PASSAGE SHOWN:
These two distinctions about providence now enable us to more deeply nuance our image of God in order to properly appraise the sayings “God did it for a reason” and “God wanted to teach us a lesson” and so on. These sayings, and their like, do not capture the truth about the sufferings we endure, because they do not hold in tension what Scripture and Tradition reveal about the world God created. God does not cause boats to sink after hitting icebergs, nor does He make evil happen for pedagogical intents. Rather, God gave to water the ability to freeze and made it so that even the Titanic would sink if enough water filled it. This caused the horrible tragedy of the Titanic, but God did not tug the iceberg in the boat’s way to teach Rose how much she should appreciate Jack. There are many reasons why the Titanic sank, but God did not do it. He gave a proper intermediary role to all those involved and, because we are often mistaken in our actions or even negligent, the result was very, very unfortunate. And, that is exactly the point, it was unfortunate and not by “cosmic design.”

Why doesn’t God do something about the evils in the world, then? In response, I would invite you to spend time with my previous Easter blogpost. In that I share the Good News about how much God is involved in the world doing good. In the person of Jesus Christ we see the work of God’s love on display and impacting human history even to this day, and that, for the good and for good reasons and to teach us about the truth of who God is and who we are in Him. We see in the entire Scriptures a constant call to covenant faithfulness by God who often used intermediaries, like angels, prophets, judges, kings, and even “ordinary” believers, to call people back to fidelity. Why? Because God loves us and does not squash our independence (an independence that is not rightly a rebellion but a cooperation, participation and communion of charity with God and humanity). Evil was not wanted, willed, intended, or “allowed” by God like a hall monitor might let a friend skip out of class without a pink-slip. God set the world with a proper order and providentially engaged intermediaries to help bring about the hoped for end – and a good end – for creation. When evil happened as a result of angelic and human sin, God’s work began unfolding for our redemption through Jesus Christ. What is God doing, then, in response to evil? Everything good! Thanks be to God.

When tragic circumstances result in evils that we suffering, we can say, without a doubt, that God did not want that to happen. We can let people know that God does have a plan in all of this, and it includes healing, mercy, and, for those who have lost loved ones, an eventual reunion in heaven. We do not need to tell people that God “did” the evil. And, we don’t need to unintentionally make people think that God did a horrible thing for a “learning moment” in their life. What you and I can do is stand in our role as royal intermediaries, ambassadors of Jesus Christ (2 Cor. 5:20), and witness to them the compassion, communion, and healing of God’s Spirit at work within and through us. Some evils will not be resolved until the End Times. But, many evils can be ameliorated, converted, made right, healed, and forgiven through the power of Jesus Christ at work with, in, and through the Church by the Holy Spirit. This is not about a “defect in God’s power” but the dignity of our roles as sons and daughters of a loving God. A God who calls us to image Him in the world according to the pattern of Christ’s life at work in us.

I know that this has been a very long blogpost. And, if you made it this far I thank you. I want to emphasize again that I never, ever believed that anyone using the sayings that I mentioned meant any harm to anyone, nor do I think those who said things like that meant to portray God in a dark light. Rather, I hope that the Good News about who God is and who we are can help shape our thinking, words and actions, in order to better represent the goodness of God even more clearly and effectively. God loves you and those you love so much. He does not want us to suffer. We see in Revelation 21 that God is at work creating a new heaven and a new earth where every tear will be wiped away, because He makes all things new. Although we might not taste the fullness of that banquet in this life, we are not without the grace to experience much more of that goodness in ways that we could not even imagine. God is at work in the world. And, the Good News is that God is at work only doing good for us and to us and through us. I pray that we can all step into that river of life and allow more and more of His goodness to flow through all that we are and do to bring healing, mercy, and justice into the world with God’s Holy Spirit.

EXERCISE DIRECTIONS: Condense the paragraph of the post on God and suffering that begins "When tragic circumstances" into a bulleted list of its main points.

DATA SECTION:
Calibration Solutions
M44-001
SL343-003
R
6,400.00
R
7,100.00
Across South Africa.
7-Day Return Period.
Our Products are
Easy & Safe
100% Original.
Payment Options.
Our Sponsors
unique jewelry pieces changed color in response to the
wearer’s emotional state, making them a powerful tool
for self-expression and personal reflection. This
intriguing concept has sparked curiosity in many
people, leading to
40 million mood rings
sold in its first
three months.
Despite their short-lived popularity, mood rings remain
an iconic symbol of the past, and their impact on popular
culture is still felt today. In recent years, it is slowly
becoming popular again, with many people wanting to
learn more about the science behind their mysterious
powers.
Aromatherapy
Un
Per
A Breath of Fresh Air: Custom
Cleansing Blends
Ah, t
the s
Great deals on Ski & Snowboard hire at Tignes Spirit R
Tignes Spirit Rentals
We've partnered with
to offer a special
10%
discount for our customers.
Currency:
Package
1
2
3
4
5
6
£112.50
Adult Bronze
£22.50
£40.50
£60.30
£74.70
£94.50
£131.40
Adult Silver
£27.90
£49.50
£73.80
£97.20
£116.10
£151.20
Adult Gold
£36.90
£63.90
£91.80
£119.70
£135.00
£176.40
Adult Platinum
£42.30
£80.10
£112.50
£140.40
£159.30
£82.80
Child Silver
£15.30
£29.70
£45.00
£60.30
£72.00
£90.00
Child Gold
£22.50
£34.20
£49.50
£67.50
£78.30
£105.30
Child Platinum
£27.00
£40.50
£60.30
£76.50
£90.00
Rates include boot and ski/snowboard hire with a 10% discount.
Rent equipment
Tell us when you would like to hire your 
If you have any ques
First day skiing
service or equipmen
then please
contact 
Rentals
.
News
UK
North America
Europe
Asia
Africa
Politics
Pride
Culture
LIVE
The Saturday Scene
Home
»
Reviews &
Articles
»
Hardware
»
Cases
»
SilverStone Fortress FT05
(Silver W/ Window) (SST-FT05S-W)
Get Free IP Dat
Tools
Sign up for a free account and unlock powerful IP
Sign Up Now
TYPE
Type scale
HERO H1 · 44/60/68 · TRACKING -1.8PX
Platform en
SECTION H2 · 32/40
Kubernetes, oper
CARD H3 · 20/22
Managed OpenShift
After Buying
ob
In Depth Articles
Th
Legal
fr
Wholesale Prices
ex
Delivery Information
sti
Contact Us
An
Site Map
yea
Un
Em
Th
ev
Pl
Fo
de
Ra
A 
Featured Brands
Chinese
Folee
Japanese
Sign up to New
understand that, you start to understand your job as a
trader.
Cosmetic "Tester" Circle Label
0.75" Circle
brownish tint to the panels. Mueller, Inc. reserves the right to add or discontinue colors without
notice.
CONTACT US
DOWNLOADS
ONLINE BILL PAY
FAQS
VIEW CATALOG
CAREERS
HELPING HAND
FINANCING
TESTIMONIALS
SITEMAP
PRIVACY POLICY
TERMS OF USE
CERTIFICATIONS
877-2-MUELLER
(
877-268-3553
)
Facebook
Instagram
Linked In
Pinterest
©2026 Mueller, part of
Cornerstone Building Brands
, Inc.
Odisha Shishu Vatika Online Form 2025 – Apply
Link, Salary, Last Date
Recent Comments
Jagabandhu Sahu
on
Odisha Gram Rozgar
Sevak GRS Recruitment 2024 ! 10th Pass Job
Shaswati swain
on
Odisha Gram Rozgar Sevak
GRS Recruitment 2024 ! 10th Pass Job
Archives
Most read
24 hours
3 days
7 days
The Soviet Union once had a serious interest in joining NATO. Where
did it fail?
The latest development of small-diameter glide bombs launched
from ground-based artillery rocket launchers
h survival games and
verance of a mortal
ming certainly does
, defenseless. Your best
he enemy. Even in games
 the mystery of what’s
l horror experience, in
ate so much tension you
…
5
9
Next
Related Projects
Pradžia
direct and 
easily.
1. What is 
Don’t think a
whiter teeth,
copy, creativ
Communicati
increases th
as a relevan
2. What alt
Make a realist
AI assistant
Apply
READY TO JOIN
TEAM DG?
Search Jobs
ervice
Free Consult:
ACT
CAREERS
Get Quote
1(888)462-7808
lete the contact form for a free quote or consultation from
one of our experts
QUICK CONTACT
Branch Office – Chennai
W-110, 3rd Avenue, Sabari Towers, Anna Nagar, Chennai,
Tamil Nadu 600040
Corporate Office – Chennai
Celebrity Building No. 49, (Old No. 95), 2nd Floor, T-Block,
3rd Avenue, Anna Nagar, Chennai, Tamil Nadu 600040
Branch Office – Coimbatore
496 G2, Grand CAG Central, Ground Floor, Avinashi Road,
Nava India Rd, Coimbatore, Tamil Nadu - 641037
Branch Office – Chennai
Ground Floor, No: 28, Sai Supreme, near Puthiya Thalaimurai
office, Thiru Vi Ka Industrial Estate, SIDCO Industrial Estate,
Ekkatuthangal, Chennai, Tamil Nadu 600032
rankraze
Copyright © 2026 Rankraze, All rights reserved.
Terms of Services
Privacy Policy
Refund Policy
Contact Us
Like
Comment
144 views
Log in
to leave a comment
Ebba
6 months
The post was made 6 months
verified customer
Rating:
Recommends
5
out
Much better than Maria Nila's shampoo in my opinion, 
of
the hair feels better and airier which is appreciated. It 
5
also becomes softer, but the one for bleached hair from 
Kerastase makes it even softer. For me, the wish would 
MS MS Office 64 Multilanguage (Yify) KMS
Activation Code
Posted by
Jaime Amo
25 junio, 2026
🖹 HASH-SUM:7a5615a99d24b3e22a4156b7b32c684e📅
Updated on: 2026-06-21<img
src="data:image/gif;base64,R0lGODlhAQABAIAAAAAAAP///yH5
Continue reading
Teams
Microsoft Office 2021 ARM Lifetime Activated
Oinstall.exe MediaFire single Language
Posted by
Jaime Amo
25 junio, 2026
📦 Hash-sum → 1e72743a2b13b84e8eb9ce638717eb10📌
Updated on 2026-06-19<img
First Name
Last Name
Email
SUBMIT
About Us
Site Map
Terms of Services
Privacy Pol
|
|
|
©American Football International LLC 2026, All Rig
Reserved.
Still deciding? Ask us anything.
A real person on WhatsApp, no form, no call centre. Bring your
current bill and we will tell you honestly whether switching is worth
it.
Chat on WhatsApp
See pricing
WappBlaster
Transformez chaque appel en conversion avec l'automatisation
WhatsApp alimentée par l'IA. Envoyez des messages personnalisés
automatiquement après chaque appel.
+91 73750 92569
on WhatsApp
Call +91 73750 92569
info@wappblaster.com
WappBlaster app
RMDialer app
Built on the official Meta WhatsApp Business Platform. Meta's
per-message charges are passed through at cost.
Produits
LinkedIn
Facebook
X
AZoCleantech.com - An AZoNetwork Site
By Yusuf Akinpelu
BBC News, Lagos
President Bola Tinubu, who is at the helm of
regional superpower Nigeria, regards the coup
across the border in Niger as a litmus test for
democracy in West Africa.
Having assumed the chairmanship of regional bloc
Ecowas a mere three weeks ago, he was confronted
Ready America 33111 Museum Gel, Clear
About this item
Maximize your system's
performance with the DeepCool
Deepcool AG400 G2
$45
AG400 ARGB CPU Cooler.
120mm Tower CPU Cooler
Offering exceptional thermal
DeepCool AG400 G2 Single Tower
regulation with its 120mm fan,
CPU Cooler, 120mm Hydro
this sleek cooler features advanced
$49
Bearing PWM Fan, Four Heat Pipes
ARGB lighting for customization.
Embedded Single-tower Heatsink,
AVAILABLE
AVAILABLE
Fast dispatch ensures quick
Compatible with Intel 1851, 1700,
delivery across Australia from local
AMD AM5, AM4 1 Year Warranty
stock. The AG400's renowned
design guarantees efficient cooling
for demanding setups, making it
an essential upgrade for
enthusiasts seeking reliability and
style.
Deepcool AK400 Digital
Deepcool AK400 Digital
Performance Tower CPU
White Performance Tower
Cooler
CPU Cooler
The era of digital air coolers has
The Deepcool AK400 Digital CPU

EXERCISE RESPONSE:
- When tragic circumstances bring evil, God did not want it to happen.
- God has a plan in it that includes healing, mercy, and, for those who have lost loved ones, an eventual reunion in heaven.
- We need not tell people that God "did" the evil, or suggest He did something horrible as a "learning moment."
- We can act as royal intermediaries and ambassadors of Jesus Christ (2 Cor. 5:20), witnessing to the compassion, communion, and healing of God's Spirit at work in and through us.
- Some evils will not be resolved until the End Times, but many can be ameliorated, converted, made right, healed, and forgiven through Christ's power at work in the Church by the Holy Spirit.
- This reflects not a "defect in God's power" but the dignity of our roles as sons and daughters of a loving God, called to image Him after the pattern of Christ's life.